Sunday, March 30, 2014

First Galileo, then...It just depends on the Spirit's illumination



I will quickly sum up the final thoughts of chapter one of Ian Taylor's book after the coming and passing of Galileo.  This all led to:

Voltaire, Rousseau, Locke, Hume, and Mill all envisioned a Utopia without a priest or a king.

Francis Bacon: A member of the Church of England.  He was unimpressed with most of Aristotle but he did like his empirical method for finding knowledge.  He adapted those principles of induction into the modern method for scientific investigation.  However, I think he was a Christian who believed in the supernatural.  Induction is a wonderful thing.  It alone can’t produce faith; only Jesus can do that.  But it is not only for people who doubt.  It can strengthen faith in God.  It only depends on the Holy Spirit’s action.

Rene Descartes began to question Bacon and wondered if the human senses were reliable at first sight.  He decided to doubt everything, and then he became aware of his self-awareness.  If he could think, then he was real.  “I think, therefore I am.”  That was his base for building a rational philosophy.  What’s funny, is Descartes was also a true believer.  He was woefully mistaken to make himself the base of knowledge and God.  Where would his thinking come from if not from God.  Christ is the only reason for knowledge whether by faith or empirical.  Descartes believed but his folly led so many people into humanistic thinking.

“Furthermore, his position contains the implication that man is good and therefore not subject to self-deception. But self-deception is caused by preconceived ideas or prejudice and lies at the very root of many problems in science, as we will see in subsequent chapters. Preconception causes us to hear only what we want to hear and to see only what we want to see, sometimes even seeing objects of our expectations, objects that do not exist.
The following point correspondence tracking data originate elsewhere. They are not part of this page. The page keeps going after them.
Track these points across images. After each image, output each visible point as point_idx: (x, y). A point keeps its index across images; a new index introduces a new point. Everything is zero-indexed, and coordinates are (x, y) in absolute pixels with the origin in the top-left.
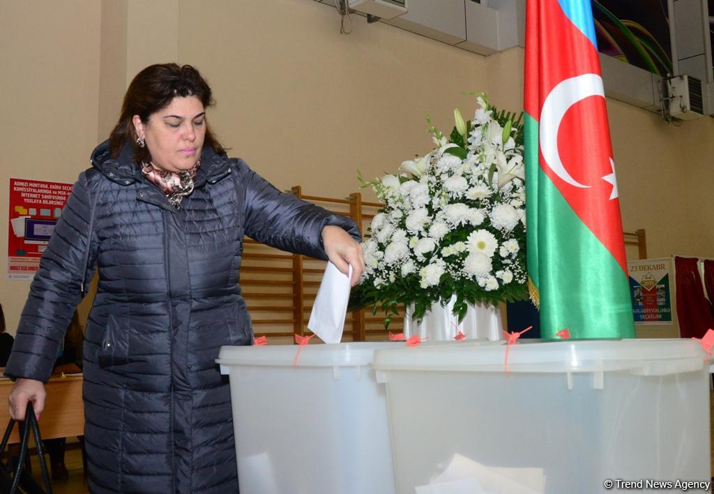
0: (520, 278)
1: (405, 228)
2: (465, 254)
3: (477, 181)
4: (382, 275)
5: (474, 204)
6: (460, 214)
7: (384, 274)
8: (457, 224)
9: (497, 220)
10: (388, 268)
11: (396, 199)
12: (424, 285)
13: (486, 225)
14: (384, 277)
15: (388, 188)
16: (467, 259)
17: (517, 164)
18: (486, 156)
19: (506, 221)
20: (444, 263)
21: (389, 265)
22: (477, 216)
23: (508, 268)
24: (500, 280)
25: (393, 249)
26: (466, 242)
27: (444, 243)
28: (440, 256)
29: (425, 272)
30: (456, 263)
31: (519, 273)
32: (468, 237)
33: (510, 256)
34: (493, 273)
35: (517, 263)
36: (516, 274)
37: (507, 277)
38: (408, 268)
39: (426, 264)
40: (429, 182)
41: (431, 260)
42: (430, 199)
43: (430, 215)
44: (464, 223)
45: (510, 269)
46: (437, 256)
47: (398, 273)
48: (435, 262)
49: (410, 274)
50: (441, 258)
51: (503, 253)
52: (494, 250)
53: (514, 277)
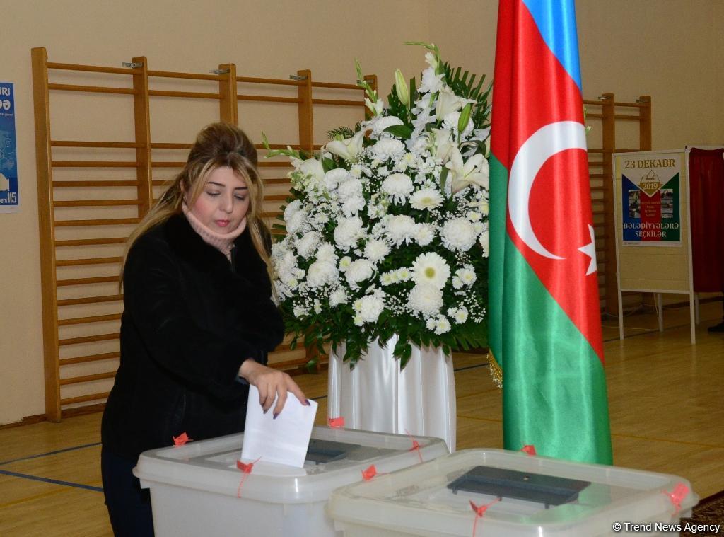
0: (477, 316)
1: (333, 242)
2: (410, 285)
3: (424, 179)
4: (305, 304)
5: (421, 216)
6: (403, 229)
7: (307, 302)
8: (399, 243)
9: (449, 240)
10: (311, 294)
11: (319, 194)
12: (358, 321)
13: (436, 246)
14: (307, 306)
15: (309, 177)
16: (413, 291)
17: (476, 167)
18: (436, 147)
19: (461, 242)
20: (383, 294)
21: (313, 290)
22: (424, 234)
23: (462, 303)
24: (451, 320)
25: (318, 270)
26: (411, 268)
27: (383, 267)
28: (378, 285)
29: (360, 306)
30: (398, 297)
31: (476, 310)
32: (414, 263)
33: (465, 287)
34: (444, 311)
35: (473, 296)
36: (471, 311)
37: (461, 315)
38: (338, 298)
39: (361, 295)
40: (363, 175)
41: (368, 290)
42: (365, 203)
43: (364, 226)
44: (408, 241)
45: (465, 304)
46: (374, 285)
47: (325, 302)
48: (372, 293)
49: (340, 305)
50: (380, 288)
51: (457, 284)
52: (446, 280)
53: (470, 315)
All this is well known to researchers today, yet preconception still leads to erroneous interpretations of data.”

Isaac Newton proved the theory of Gravity, making it a law.  He saw the mathematical laws that govern the universe.  This also has led people to believe that man and the cosmos are just mechanisms and nothing more.  But if we go back to Aquinas’s thinking, where would the mechanisms come from?  For something to be in motion, it must have had a start.  If people would take off their deistic biases, then the mathematical order in the universe would prove God and his constant care.

In a way, both Bacon and Descartes are right.  The inductive scientific method is great for honing our knowledge of God.  It ultimately cannot produce faith but can strengthen it depending on if a person is saved or not.  And Descartes is right to doubt the senses as humans do err, and faith is so much beyond the senses.  Both can accompany in belief in the supernatural and do not mean that people disbelieve in the resurrection and God’s miracles.  I greatly believe in them with my whole life, but I cannot verify the stories people tell about NDEs without the Bible’s testimony which says nothing about them after the year 70.  Faith isn’t based on somebody almost dying and seeing heaven or hell.  It is based on the testimony of the Holy Spirit found in the Scriptures.  With that we can be certain of God and his intervention.  We have no need for people who saw heaven or tongue speakers or healers.  We only need to be content with God and the situation he has us in now, trusting that it will all end for his Glory.